The task: Show each line of the records below that contains the word "Fund", copying those lines in full. Match upper and lower case precisely.

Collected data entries
....................
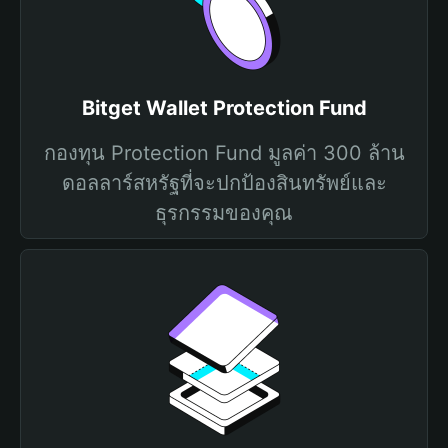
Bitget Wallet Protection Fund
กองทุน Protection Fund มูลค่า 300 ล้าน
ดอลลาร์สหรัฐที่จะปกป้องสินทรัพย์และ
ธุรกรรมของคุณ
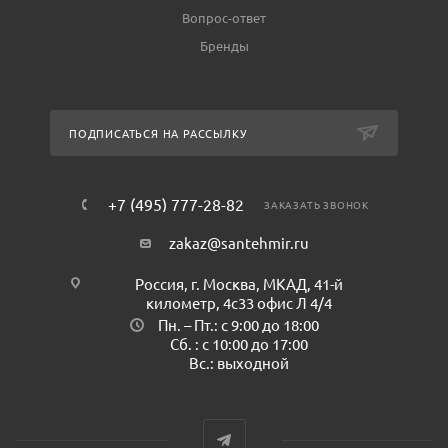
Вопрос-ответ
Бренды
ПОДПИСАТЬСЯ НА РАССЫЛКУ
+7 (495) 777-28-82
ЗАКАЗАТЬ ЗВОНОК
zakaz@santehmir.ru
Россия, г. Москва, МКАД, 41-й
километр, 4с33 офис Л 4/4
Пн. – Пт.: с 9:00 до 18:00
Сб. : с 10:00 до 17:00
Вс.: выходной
....................
Result of the task:
Bitget Wallet Protection Fund
กองทุน Protection Fund มูลค่า 300 ล้าน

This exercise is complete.